Savnik Iztok, Akulich Mikita, Krnc Matjaž, Škrekovski Riste
Faculty of Mathematics, Natural Sciences and Information Technologies, University of Primorska, Koper, Slovenia.
Faculty of Information Studies, Novo Mesto, Slovenia.
PLoS One. 2021 Feb 10;16(2):e0245122. doi: 10.1371/journal.pone.0245122. eCollection 2021.
Set containment operations form an important tool in various fields such as information retrieval, AI systems, object-relational databases, and Internet applications.

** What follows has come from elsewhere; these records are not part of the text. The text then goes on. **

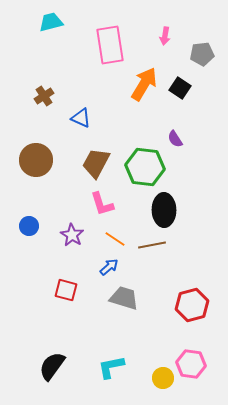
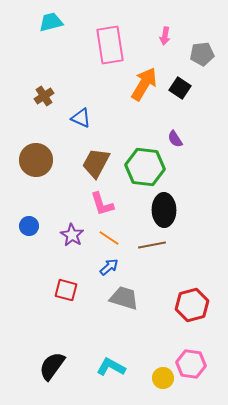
orange line: moved 6 px left, 1 px up
cyan L-shape: rotated 40 degrees clockwise
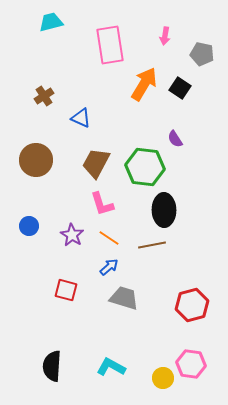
gray pentagon: rotated 20 degrees clockwise
black semicircle: rotated 32 degrees counterclockwise
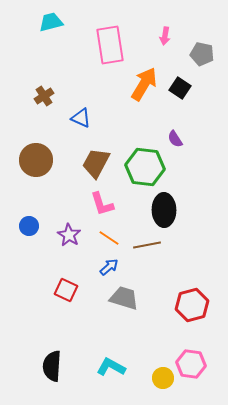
purple star: moved 3 px left
brown line: moved 5 px left
red square: rotated 10 degrees clockwise
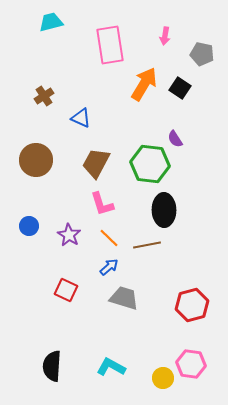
green hexagon: moved 5 px right, 3 px up
orange line: rotated 10 degrees clockwise
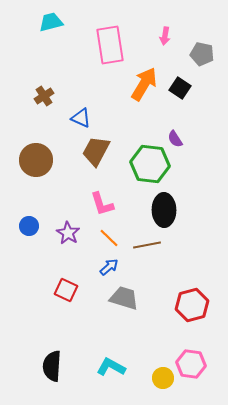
brown trapezoid: moved 12 px up
purple star: moved 1 px left, 2 px up
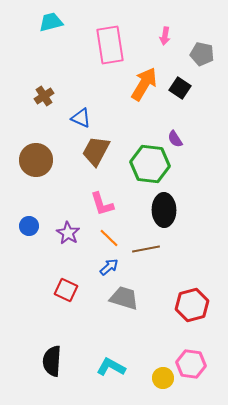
brown line: moved 1 px left, 4 px down
black semicircle: moved 5 px up
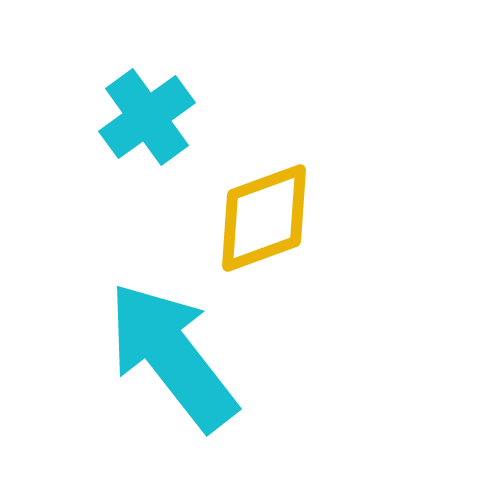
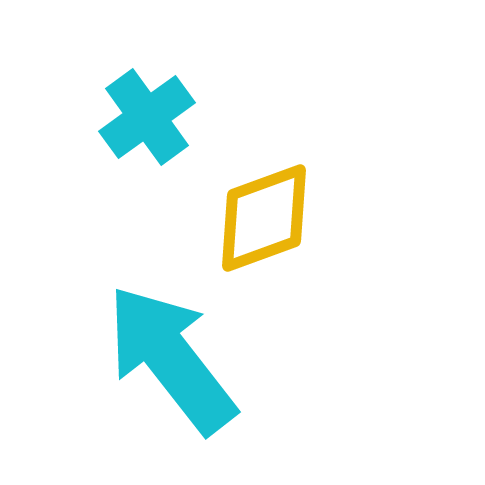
cyan arrow: moved 1 px left, 3 px down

In the paper, a set-trie data structure for storing sets is considered, along with the efficient algorithms for the corresponding set containment operations. We present the mathematical and empirical study of the set-trie. In the mathematical study, the relevant upper-bounds on the efficiency of its expected performance are established by utilizing a natural probabilistic model. In the empirical study, we give insight into how different distributions of input data impact the efficiency of set-trie. Using the correct parameters for those randomly generated datasets, we expose the key sources of the input sensitivity of set-trie. Finally, the empirical comparison of set-trie with the inverted index is based on the real-world datasets containing sets of low cardinality. The comparison shows that the running time of set-trie consistently outperforms the inverted index by orders of magnitude.
集合包含操作在诸如信息检索、人工智能系统、对象关系数据库和互联网应用等各个领域中构成了一个重要工具。在本文中,我们考虑了一种用于存储集合的集合字典树数据结构,以及针对相应集合包含操作的高效算法。我们给出了对集合字典树的数学和实证研究。在数学研究中,通过利用一种自然概率模型建立了其预期性能效率的相关上界。在实证研究中,我们深入了解输入数据的不同分布如何影响集合字典树的效率。通过为那些随机生成的数据集使用正确的参数,我们揭示了集合字典树输入敏感性的关键来源。最后,基于包含低基数集合的真实世界数据集,对集合字典树与倒排索引进行了实证比较。比较结果表明,集合字典树的运行时间始终比倒排索引快几个数量级。